(Data entries)
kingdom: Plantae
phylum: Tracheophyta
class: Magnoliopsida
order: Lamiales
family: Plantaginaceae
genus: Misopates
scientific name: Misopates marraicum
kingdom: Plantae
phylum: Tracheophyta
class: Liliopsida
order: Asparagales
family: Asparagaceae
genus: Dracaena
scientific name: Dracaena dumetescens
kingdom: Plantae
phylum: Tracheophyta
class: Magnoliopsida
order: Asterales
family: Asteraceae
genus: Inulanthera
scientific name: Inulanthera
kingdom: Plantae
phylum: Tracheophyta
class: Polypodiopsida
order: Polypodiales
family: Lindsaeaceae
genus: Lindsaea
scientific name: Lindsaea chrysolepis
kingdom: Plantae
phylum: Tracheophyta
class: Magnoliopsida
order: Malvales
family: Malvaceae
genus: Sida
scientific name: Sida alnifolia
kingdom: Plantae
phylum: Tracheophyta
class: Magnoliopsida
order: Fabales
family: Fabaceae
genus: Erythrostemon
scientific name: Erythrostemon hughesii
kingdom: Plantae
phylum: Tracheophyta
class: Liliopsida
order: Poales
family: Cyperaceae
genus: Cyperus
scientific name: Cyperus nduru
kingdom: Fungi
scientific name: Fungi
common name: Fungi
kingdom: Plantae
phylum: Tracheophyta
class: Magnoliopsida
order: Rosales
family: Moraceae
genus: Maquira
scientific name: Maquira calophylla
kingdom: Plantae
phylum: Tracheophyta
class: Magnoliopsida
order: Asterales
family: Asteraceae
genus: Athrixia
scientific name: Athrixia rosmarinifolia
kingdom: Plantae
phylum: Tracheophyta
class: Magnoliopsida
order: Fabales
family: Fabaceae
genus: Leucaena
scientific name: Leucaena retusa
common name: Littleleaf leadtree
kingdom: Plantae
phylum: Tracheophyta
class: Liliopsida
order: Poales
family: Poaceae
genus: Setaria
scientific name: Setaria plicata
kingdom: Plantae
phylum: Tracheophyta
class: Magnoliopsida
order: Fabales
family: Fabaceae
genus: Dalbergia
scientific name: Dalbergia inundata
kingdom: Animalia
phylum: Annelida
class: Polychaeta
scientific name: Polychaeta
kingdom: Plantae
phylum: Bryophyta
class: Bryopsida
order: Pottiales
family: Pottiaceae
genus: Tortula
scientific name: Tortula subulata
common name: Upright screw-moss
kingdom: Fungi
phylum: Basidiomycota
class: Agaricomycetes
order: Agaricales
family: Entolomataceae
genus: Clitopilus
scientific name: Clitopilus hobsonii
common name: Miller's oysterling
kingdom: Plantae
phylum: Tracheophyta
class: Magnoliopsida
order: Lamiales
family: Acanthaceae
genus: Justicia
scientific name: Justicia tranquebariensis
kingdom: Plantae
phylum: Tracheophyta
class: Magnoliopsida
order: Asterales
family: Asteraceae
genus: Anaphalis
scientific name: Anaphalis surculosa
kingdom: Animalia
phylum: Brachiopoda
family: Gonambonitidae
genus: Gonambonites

— CHALLENGE —
Render the material as a Markdown table with the columns Row and Entry line, starting with the line containing "family: Acanthaceae" and going on through the final line. Give each line its own numbered row and skip any blank lines.

— THE OUTPUT —
| Row | Entry line |
|---|---|
| 1 | family: Acanthaceae |
| 2 | genus: Justicia |
| 3 | scientific name: Justicia tranquebariensis |
| 4 | kingdom: Plantae |
| 5 | phylum: Tracheophyta |
| 6 | class: Magnoliopsida |
| 7 | order: Asterales |
| 8 | family: Asteraceae |
| 9 | genus: Anaphalis |
| 10 | scientific name: Anaphalis surculosa |
| 11 | kingdom: Animalia |
| 12 | phylum: Brachiopoda |
| 13 | family: Gonambonitidae |
| 14 | genus: Gonambonites |